Industry critics such as Energy In Depth (EID) argue that this framing is misleading and alarmist precisely because it discounts regulatory realities and treats fracking’s risks as intrinsic rather than contingent on compliance, technology, and oversight. EID contends that Nobel routinely emphasizes worst-case scenarios, selectively cites studies and anecdotal accounts, and underplays extensive state and federal regulatory frameworks governing fracking, TENORM, waste disposal, and the importance of injection wells. Nobel’s work is not a narrow critique of specific practices like injection wells, but part of a broader narrative that portrays fracking itself as unsafe and unmanageable. He is an environmental activist masquerading as an industry expert.
Ted Auch
Ted Auch has a long record as a fracking industry critic and activist, not just a commentator on injection well regulation. For more than a decade, he served as Midwest Program Director at the FracTracker Alliance, where his work focused on documenting fracking and related oil and gas development across Ohio, Pennsylvania, and West Virginia through photography, mapping, and data analysis. In interviews and reporting, he has described fracking’s rapid expansion as poorly regulated, disruptive to landscapes and rural communities, and reliant on loopholes. He has repeatedly emphasized concerns about uncontrolled waste production, water impacts, and long-term liabilities for taxpayers and landowners, framing these as systemic problems rooted in how fracking itself is conducted and regulated.
Auch has regularly written for DeSmog and is heavily involved in coalitions petitioning the EPA. In his DeSmog piece on Ohio’s Class II injection well permitting, he uses flagrant lies to argue that the state’s approach has left fracking wastewater injection permissive and harmful to public health and the environment.

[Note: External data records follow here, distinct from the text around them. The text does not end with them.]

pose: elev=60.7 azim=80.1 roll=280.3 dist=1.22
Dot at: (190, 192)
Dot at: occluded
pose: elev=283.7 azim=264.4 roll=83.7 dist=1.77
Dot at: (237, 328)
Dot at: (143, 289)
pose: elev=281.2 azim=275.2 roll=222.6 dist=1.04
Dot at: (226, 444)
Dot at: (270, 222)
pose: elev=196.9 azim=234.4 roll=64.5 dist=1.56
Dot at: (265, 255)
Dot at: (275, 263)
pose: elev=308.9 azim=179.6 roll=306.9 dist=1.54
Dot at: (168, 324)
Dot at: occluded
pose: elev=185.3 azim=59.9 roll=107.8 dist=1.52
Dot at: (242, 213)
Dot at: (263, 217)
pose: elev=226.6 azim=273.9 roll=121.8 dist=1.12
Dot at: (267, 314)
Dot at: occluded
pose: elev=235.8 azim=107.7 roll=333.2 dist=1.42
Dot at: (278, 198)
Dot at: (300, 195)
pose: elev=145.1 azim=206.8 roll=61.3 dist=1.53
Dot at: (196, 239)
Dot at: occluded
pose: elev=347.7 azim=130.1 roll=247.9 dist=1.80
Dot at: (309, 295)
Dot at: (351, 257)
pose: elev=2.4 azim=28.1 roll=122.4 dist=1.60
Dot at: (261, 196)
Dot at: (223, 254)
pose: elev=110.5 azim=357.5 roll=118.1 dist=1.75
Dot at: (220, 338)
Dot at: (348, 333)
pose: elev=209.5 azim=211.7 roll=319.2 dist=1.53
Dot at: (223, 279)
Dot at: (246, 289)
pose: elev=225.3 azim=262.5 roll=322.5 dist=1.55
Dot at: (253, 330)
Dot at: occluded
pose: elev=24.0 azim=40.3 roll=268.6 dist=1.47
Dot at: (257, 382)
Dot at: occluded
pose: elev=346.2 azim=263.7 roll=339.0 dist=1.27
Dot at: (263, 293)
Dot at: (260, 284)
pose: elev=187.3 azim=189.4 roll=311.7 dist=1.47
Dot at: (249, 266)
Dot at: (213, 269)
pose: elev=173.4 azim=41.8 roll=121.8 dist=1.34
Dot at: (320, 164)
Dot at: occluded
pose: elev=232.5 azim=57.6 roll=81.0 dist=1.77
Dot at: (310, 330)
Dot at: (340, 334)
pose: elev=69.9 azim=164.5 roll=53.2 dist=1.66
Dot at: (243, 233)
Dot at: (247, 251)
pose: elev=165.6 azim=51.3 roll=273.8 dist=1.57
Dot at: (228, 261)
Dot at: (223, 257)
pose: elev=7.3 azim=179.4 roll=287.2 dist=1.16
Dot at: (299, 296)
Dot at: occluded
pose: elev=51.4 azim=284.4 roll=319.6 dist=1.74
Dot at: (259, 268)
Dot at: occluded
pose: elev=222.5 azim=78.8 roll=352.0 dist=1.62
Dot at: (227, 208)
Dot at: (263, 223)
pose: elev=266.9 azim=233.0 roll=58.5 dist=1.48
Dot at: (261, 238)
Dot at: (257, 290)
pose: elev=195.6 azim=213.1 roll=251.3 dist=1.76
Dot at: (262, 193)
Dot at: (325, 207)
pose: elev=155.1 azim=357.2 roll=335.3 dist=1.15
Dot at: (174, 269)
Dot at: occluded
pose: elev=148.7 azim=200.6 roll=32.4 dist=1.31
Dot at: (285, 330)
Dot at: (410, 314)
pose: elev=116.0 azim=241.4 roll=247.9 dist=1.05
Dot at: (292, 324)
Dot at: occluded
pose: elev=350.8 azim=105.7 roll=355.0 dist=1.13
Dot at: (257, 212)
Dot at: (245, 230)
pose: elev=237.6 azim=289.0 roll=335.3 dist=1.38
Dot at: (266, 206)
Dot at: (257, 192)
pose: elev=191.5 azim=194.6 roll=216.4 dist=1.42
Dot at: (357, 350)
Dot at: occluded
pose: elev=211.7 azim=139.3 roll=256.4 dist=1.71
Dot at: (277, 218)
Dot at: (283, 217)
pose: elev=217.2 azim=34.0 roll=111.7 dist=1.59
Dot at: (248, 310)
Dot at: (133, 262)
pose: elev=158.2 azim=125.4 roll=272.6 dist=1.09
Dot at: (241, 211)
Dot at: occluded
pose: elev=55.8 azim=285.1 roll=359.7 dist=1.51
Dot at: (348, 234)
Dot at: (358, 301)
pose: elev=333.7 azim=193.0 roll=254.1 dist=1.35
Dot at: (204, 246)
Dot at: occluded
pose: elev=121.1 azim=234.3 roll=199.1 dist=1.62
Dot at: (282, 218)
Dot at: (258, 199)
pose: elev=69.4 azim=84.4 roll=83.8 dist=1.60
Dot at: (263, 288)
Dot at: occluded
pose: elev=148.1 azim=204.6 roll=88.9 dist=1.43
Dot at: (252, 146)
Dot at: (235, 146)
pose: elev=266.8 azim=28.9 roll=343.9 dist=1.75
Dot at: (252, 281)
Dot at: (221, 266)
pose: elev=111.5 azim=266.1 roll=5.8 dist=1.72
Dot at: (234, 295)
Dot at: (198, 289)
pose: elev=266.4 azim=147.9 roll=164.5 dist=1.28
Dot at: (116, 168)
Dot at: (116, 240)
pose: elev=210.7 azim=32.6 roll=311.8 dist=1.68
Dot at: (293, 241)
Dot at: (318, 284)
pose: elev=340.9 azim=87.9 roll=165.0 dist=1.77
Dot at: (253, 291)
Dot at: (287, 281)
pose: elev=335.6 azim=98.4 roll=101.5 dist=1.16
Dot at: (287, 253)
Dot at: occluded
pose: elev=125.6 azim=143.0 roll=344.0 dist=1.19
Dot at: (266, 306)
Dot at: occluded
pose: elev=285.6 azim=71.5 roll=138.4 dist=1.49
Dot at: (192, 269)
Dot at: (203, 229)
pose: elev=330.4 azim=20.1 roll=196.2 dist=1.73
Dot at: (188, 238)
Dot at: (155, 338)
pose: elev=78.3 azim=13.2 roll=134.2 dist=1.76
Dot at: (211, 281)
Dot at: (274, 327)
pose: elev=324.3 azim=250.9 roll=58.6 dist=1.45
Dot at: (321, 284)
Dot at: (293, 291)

The article paints injection wells as part of the larger fracking waste problem, with fracking waste volumes increasing and posing risks to drinking water. Auch’s longstanding track record proves his agenda goes deeper than injection wells.
John Stolz
John Stolz, a professor of biological sciences and director of the Center for Environmental Research and Education at Duquesne University, has built much of his scholarship and public communication around documenting the environmental and public health impacts of oil and gas development, including fracking. His work has focused extensively on water issues associated with shale gas extraction. Stolz’s public commentary and engagement extend well past technical issues of waste disposal or injection wells to encompass deep skepticism of shale gas development overall. Outside advocates and critics of his testimony have noted that he aligns with groups opposed to fracking and “Keep It In the Ground” energy strategies. A Pennsylvania appeals court refused to qualify him as an expert on fracking during a zoning challenge because his testimony lacked grounding in the specifics of drilling operations.
His outreach, including speaking at public meetings on oil and gas operations and serving as a science advisor for investigations into water contamination, signals his stance is not limited to managing disposal practices like injection wells but is part of a broader critique of fracking in general.